- _Directive_:
Report every line of the items below that contains the string "aorta" by copying each such line in full. Case counts.

• • •

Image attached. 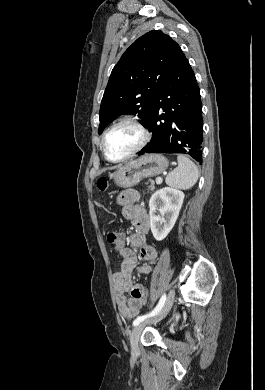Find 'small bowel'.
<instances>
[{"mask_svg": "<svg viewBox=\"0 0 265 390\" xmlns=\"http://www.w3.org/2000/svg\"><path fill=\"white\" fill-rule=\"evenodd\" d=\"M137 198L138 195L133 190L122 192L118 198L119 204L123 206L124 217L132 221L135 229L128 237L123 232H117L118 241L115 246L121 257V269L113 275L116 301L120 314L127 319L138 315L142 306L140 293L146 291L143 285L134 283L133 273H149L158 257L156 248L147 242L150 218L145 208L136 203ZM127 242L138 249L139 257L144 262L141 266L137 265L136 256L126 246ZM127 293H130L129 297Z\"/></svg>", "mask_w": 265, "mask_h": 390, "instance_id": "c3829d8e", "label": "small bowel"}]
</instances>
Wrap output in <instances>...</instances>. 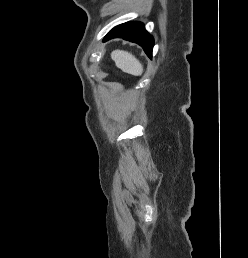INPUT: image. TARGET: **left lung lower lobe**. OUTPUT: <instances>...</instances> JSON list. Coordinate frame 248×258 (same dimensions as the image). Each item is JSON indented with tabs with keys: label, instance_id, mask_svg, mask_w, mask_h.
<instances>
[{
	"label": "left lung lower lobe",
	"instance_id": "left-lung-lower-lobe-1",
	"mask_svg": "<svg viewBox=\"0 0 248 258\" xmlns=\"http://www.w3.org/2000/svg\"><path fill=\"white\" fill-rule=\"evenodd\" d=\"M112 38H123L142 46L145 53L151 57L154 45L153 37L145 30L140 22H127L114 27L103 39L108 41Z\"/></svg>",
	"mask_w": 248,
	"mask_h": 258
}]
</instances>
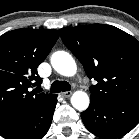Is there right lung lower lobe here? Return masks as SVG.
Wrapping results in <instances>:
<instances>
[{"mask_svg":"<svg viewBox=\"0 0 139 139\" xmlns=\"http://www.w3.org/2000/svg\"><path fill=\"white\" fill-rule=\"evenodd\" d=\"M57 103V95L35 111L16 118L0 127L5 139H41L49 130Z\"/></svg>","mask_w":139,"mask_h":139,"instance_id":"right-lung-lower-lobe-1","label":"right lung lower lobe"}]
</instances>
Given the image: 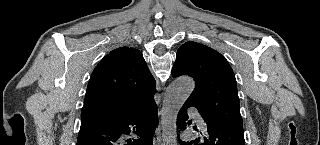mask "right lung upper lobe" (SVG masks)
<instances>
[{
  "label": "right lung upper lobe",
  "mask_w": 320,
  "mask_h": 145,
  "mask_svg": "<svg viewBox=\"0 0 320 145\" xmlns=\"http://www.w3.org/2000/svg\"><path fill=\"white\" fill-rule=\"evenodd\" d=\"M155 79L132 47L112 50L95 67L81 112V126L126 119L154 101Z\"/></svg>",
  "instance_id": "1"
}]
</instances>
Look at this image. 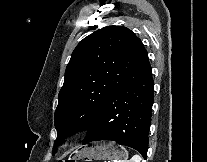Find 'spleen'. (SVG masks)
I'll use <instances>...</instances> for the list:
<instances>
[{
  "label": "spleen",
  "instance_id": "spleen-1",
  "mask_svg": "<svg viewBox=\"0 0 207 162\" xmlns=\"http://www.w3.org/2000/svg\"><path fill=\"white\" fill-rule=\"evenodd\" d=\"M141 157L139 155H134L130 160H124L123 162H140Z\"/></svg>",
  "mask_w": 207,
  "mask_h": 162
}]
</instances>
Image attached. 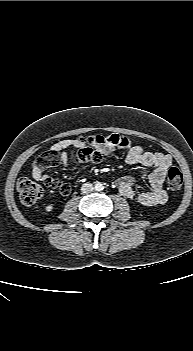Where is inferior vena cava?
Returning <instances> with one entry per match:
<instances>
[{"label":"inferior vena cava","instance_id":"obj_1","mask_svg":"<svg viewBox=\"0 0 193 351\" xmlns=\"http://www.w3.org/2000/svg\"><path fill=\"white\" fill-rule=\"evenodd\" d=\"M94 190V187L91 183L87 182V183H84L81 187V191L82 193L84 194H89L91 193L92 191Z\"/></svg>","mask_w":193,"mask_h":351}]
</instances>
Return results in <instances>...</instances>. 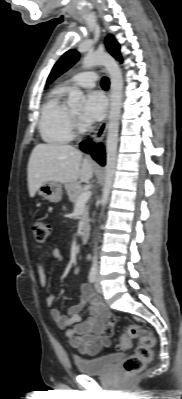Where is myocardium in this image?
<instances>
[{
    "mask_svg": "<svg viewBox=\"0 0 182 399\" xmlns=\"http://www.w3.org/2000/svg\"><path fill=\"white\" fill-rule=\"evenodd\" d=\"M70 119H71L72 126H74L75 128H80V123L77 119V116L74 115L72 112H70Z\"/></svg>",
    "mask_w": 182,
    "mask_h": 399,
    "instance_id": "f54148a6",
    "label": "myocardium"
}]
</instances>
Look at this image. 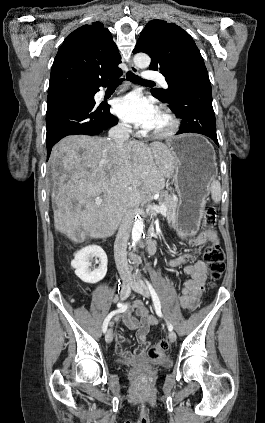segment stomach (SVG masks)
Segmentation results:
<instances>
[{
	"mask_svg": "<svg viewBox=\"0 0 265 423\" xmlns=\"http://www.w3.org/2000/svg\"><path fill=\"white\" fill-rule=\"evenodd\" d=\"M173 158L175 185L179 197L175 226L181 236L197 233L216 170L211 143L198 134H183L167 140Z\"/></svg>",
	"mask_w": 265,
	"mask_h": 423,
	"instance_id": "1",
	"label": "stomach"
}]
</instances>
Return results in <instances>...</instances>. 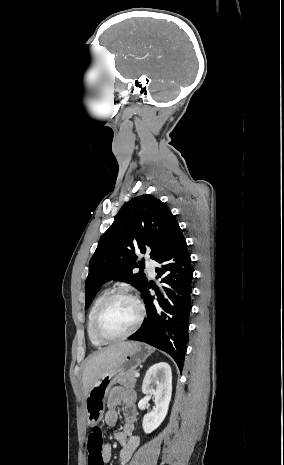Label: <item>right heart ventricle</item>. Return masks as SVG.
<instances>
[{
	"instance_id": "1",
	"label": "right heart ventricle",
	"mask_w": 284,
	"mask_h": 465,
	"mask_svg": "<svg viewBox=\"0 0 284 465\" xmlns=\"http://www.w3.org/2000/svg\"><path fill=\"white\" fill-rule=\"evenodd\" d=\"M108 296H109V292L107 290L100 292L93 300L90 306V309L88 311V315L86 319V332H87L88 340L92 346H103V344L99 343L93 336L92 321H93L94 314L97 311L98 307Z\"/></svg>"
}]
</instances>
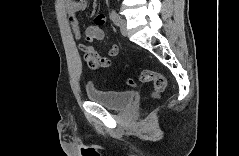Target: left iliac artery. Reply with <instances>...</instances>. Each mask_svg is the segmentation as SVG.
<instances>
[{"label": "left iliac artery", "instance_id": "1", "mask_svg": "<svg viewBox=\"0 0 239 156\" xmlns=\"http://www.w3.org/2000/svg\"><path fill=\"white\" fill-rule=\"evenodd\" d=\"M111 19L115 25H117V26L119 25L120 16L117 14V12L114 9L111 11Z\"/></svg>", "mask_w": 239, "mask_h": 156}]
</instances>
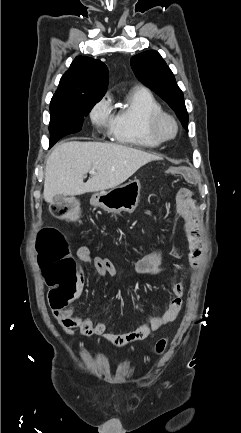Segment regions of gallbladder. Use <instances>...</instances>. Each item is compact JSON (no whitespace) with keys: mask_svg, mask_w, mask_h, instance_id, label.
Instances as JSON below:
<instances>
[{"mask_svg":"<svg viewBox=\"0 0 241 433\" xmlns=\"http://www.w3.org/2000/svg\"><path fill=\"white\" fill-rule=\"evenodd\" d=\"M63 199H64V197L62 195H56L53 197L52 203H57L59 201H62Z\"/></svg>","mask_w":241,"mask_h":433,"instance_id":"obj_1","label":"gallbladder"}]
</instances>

• • •

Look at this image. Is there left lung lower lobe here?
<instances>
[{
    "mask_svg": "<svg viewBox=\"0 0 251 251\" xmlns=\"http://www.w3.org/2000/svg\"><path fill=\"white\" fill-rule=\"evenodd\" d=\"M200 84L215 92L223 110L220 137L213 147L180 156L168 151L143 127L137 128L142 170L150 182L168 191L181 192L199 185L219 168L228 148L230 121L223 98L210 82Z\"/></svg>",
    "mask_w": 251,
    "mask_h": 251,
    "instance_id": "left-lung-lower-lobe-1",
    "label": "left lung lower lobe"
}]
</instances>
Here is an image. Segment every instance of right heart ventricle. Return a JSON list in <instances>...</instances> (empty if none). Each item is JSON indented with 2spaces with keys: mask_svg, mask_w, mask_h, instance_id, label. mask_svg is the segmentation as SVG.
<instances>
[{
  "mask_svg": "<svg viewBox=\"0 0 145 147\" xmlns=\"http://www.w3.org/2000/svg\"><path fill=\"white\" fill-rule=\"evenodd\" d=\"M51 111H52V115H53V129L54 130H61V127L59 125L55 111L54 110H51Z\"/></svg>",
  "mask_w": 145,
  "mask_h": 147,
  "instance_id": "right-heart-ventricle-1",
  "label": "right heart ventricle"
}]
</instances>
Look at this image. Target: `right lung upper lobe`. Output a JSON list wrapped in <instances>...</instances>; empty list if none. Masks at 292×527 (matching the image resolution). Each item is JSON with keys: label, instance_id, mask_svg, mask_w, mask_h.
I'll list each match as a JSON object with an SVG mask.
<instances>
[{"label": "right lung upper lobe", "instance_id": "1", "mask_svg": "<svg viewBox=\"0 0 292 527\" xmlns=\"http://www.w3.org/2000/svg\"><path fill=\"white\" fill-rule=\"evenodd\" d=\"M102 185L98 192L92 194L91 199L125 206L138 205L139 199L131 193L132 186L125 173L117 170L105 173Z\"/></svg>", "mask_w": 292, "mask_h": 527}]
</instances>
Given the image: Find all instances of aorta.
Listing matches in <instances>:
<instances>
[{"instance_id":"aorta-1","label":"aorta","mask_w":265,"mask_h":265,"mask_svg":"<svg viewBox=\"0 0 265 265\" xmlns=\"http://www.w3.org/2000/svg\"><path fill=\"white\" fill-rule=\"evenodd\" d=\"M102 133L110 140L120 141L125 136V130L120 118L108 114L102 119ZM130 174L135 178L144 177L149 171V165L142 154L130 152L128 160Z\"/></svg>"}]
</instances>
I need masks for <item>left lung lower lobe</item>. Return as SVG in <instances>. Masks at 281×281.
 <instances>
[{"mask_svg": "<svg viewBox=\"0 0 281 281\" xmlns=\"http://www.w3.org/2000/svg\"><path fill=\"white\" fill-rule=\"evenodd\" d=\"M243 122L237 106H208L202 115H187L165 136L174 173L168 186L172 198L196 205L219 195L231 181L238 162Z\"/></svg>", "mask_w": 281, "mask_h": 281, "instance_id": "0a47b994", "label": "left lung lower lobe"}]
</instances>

• • •

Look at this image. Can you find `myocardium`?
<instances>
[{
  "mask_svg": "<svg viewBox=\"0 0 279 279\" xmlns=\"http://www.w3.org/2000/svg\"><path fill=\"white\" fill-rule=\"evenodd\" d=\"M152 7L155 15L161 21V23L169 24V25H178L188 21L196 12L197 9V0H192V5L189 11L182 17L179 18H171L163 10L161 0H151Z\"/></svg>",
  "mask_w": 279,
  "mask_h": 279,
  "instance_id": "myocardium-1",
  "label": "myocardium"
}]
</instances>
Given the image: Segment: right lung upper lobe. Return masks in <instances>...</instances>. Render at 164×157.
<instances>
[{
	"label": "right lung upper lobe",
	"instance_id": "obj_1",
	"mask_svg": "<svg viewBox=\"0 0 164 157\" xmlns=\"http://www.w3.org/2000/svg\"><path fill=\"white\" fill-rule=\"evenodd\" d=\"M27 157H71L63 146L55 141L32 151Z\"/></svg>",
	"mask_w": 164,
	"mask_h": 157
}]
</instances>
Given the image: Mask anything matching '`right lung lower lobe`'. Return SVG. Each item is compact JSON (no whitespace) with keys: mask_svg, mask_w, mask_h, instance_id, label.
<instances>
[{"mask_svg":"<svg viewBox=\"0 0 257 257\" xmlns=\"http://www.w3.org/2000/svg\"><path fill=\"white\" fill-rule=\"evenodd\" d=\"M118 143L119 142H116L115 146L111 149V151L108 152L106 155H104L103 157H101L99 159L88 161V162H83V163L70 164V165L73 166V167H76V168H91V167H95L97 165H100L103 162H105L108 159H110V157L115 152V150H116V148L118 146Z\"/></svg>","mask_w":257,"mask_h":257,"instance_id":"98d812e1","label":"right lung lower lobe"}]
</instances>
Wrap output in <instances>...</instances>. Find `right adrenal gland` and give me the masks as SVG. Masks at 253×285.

• • •

- _Reply to the exercise_:
Given the image: Find all instances of aorta.
[{"instance_id":"aorta-1","label":"aorta","mask_w":265,"mask_h":265,"mask_svg":"<svg viewBox=\"0 0 265 265\" xmlns=\"http://www.w3.org/2000/svg\"><path fill=\"white\" fill-rule=\"evenodd\" d=\"M102 133L110 140L120 141L125 136V130L120 118L108 114L102 119ZM130 174L135 178L144 177L149 171V165L142 154L130 152L128 160Z\"/></svg>"}]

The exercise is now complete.